The CAAD9 4 is the total package. I don't think you made the wrong decision at all. Better to buy a bike that you know is right for you and get in some valuable riding time rather than waiting around for a '10 which may not be as good as you'd hoped.

On the other hand, if you figure out that you'd rather have the '10, I'll gladly take the '9 off your hands :biggrin5:


----------



## estone2 (Sep 25, 2005)

Nimitz said:


> how in the world do you know that?
> 
> The people that have ridden them say they ride completely differently.
> 
> Chad


Well sure. But for most people, pretty bike that rides well >>> ugly bike that rides amazingly.

I like having a pretty bike, it's nice to look at, and I ride it more. This is true for almost everyone, whether they admit it or not.


----------



## Midwest Playa (Sep 12, 2008)

Unless you are comparing an Alluminum over a Carbon Frame I think theres no significant diffrence between the two alluminum frames off course Cannondale will push the newer model. get the CAAD 9 and start riding. Slap some Sram components, Carbon handlebars, and high end wheels so that way you can minimize some of the high end frequency vibrations typical in an alluminum frame plus cut down on the weight.

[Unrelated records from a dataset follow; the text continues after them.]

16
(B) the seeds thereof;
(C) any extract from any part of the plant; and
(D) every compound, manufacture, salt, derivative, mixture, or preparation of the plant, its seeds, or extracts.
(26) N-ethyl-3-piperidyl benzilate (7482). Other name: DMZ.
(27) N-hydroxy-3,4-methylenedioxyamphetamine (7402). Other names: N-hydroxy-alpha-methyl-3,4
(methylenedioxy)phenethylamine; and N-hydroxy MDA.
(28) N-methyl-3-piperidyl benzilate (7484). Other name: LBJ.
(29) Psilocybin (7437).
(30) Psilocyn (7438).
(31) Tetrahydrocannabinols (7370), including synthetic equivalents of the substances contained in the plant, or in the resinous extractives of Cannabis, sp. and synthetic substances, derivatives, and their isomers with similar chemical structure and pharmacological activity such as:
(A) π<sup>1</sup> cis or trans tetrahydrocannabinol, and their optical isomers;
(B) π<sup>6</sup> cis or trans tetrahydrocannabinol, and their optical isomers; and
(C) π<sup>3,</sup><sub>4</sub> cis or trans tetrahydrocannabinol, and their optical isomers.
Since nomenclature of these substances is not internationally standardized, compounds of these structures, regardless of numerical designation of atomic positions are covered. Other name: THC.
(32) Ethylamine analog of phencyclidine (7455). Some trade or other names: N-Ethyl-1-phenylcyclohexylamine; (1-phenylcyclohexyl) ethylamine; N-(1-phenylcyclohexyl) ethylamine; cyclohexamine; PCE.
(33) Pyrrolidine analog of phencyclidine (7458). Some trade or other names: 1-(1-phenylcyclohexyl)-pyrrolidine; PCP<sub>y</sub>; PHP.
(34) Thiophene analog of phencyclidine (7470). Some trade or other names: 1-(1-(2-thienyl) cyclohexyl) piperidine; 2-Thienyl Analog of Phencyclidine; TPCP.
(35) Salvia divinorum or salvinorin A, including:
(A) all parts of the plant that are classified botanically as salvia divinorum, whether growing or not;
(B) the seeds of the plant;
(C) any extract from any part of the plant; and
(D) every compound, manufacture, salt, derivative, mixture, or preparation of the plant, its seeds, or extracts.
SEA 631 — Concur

We are talking about two alloy frames right? 

MidwestPlaya


----------



## been200mph (May 28, 2004)

Midwest Playa said:


> Unless you are comparing an Alluminum over a Carbon Frame I think theres no significant diffrence between the two alluminum frames off course Cannondale will push the newer model. get the CAAD 9 and start riding. Slap some Sram components, Carbon handlebars, and high end wheels so that way you can minimize some of the high end frequency vibrations typical in an alluminum frame plus cut down on the weight.
> 
> We are talking about two alloy frames right?
> 
> MidwestPlaya


Aluminum is for racing engine parts, transmission cases, and beer cans... 
Seriously though I think you made the right choice buying the 9.


----------



## thercman (Oct 13, 2009)

So yeah I think the CAAD 9 will be a great bike.... I talked to the dealer today and he is checking on a set of Rol wheels for me. The bike with a set of 1550 gram wheels weighs in at a touch over 17lbs minus peddles. Not bad....


----------



## SelfPropelledDevo (Aug 12, 2008)

I thought I'd bump this thread back to life.

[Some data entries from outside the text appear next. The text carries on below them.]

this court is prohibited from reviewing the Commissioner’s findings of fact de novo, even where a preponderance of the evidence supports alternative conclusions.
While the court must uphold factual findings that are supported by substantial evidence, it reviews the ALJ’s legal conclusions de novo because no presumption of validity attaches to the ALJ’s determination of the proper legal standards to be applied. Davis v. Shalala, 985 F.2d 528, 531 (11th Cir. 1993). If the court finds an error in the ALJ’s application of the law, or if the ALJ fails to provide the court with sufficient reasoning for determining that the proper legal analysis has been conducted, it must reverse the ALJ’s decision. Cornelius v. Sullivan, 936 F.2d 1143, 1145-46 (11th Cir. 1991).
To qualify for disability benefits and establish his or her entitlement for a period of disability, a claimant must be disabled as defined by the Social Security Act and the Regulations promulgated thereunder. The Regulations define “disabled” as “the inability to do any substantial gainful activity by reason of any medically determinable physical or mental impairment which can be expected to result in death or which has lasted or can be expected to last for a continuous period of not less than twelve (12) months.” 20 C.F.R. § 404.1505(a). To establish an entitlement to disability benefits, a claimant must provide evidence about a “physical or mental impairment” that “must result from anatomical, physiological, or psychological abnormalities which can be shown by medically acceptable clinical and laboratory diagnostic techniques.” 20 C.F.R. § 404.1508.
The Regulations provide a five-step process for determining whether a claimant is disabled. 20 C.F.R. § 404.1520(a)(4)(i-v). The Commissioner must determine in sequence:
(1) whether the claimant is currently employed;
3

last october I bought a Rival CAAD10.
It had been a long time since I had a Cdale road bike.
I came off of a Fondriest with 404's and record... blah blah blah.

so it was 10/11 when the '12s were coming out when I picked up a '10 CAAD10.
In stock form, it was easy for me to adjust things to my fit.
I rode it once for about 40 miles, then did Levi's Gran Fond on it.

since then I've got about 4,000 miles on the bike, with a wide range of rides, from doubles to a few crapy road rides, etc...
I haven't owned a car for about 8 years now, put in anywhere between 10-20,000 miles/yr
I also ride a custom Hunter 29er, and a Surly Big Dummy.

I've since given my Fondriest to another buddy, and the CAAD10 goes between Ksyrium Elites, Williams 30x or System 58's. FSA compact bars, and an Antares saddle... blah blah blah.


one of my buddies is considering getting into cycling and to be honest, I have no idea how differently a CAAD9 ride compared to the CAAD10.

so my question is... does the CAAD10 ride different from the CAAD9, and if so, how?

supposedly he knows of a CAAD9 with a triple and Sora, new for $675. I'm wondering what that bike would be like.


----------



## Toona (Mar 8, 2006)

*Caad 9*

I am building up this new CAAD 9 frame with Sram Red "green" shifters and rear derailleur and Red "black" brakes, white Deda bar/stem/seat post. Have everything but the wheelset. I probably will go with the Hed Ardennes SL's.


----------



## SelfPropelledDevo (Aug 12, 2008)

is that a standard BB30?


----------



## Toona (Mar 8, 2006)

It's BB30.....


----------